Kassak et al. (2005): Green laserlight increases the production of ATP in the irradiated mitochondria for more than 30%

Blue laser

  • Blue light releases nitric oxide (NO) in monocytes with vasodilatation and improvement of endothelial dysfunction 
  • NO is known to be a growth, immune, and neuromodulator, as well as a stimulator of stem cell proliferation and it has a critical roles in analgesia, vasodilation and angiogenesis through c-GMP pathway
  • Increased production of NO is activating the telomerase and thus stopping shortening of telomeres anti-aging
  • Increased NO is lowering blood pressure
  • Blue laser is known to act anti-inflammatory by reducing pro-inflammatory cytokines and contributory factors for a variety of conditions (NF-kB, CRP, IL2, IL6, TNF alpha, Leptin, chemokines etc.) 
  • Blue light is effective for treating infections by production of ROS (especially in combination with photosensitive substances like Curcumin or Riboflavin)

Yellow laser

  • Improvement of the antioxidant enzymatic system with detoxifying effect
  • Strong anti-depressive effects (especially in combination with Hypericin from St.
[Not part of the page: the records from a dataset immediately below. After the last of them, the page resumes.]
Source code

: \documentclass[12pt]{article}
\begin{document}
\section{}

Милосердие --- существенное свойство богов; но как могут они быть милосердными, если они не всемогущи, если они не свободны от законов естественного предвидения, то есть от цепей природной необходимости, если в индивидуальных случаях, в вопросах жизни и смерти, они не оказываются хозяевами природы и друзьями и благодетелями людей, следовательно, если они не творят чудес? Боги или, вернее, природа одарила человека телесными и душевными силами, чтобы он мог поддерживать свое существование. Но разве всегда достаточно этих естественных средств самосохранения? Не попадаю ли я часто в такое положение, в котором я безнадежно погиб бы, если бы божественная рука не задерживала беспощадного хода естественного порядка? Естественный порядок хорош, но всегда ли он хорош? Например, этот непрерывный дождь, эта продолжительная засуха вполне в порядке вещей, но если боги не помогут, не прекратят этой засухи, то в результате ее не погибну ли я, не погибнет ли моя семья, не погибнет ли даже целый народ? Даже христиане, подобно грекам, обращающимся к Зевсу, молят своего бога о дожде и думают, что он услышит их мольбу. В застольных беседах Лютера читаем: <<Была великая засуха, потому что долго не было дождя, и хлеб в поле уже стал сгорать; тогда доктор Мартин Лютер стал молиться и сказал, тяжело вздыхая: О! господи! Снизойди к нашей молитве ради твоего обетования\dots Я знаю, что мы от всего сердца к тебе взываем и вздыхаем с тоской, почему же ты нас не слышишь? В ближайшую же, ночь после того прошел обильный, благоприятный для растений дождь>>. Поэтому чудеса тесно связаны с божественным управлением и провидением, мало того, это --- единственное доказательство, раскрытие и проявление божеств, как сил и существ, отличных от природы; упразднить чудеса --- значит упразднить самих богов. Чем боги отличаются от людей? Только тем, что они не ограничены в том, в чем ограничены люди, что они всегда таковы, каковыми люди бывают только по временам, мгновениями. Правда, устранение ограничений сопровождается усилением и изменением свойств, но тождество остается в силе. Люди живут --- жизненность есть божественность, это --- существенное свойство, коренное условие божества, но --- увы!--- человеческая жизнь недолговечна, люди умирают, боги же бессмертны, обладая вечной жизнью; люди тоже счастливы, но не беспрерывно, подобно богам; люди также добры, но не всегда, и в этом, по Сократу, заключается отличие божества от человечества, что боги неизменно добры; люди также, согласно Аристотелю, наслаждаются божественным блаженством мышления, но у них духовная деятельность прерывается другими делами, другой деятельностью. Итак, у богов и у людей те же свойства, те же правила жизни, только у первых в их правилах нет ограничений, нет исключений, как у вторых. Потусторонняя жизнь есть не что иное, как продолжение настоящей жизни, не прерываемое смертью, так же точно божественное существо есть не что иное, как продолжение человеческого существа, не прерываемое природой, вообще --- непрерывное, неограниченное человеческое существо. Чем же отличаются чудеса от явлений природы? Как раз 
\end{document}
John’s Wort Plant) and positive influence on the general mood
  • Positive effects on pain relief in chronic pain patients
  • Improves Serotonin and Vitamin-D production 
  • Positive effects on the hormone system

Ultraviolet laser

Ultraviolet blood irradiation can strengthen the immune system and improve overall health.  It has shown to have the following benefits:

  • Increases oxygen absorption into body tissues
  • Destroys fungal, viral, and bacterial growth 
  • Improves circulation and decreases platelet aggregation 
  • Improves circulation by dilating blood vessels 
  • Improves the body’s ability to detoxify and inactivate or remove toxins 
  • Activates cortisone-like molecules, sterols, into vitamin D 
  • Restores normal size and movement of fat elements


Three main areas that are being used in daily clinical practice include:

  1. Interstitial laser therapy
  2. Intraarticular laser therapy
  3. Intravenous laser therapy

Interstitial and intraarticular laser therapy 

These two areas focus mainly on regenerative principles.  An 18G needle is placed close to the affected area and a piece of sterile fibre optic cable is then threaded through.  The different wavelengths of laser would then be injected, much like one would inject a steroid into the area.  

In combination with platelet rich plasma, one finds boosting of regeneration, as well as the lowering of pain and inflammation.

Intravenous application

The intravenous application of laser therapy allows for the systemic treatment of a person.  A piece of fiber optic cable is threaded through a canula inserted intravenously.

Mitochondrial effect

One example for the absorption of different colours within cells is the process in the mitochondrial respiratory chain

  • Complex 1 (NADH dehydrogenase) absorbs blue and ultraviolet light
  • Complex 3 (cytochrome c reductase) absorbs green and yellow light
  • Complex 4 (cytochrome c oxidase) absorbs red and infrared light

Thus, by using intravenous laser, one can improve mitochondrial function.

Emerging cancer treatments

It is important to point out that there are contraindications to keep in mind.  Cancer is one of the main contraindications when one considers photobiomodulation.  

If one introduces photosensitisers, one can effectively target cancer cells, as well as circulating tumor cells.

One of the most-used photosensitisers is intravenous curcumin.  Over and above the benefits of curcumin that is 100% absorbed, it also acts as a beacon for the laser by entering circulating tumor cells.  When a blue photon hits a yellow cell, it changes the oxygen in the cell into singlet oxygen.  This effectively kills only the targeted cell.

The future is bright

I believe that photobiomodulation is but in its infancy.  In the coming years, we should see many more advancements made, especially with the combination of frequencies to the wavelengths.  

There is a thing to be said about Star Trek medical bay technology finally coming true.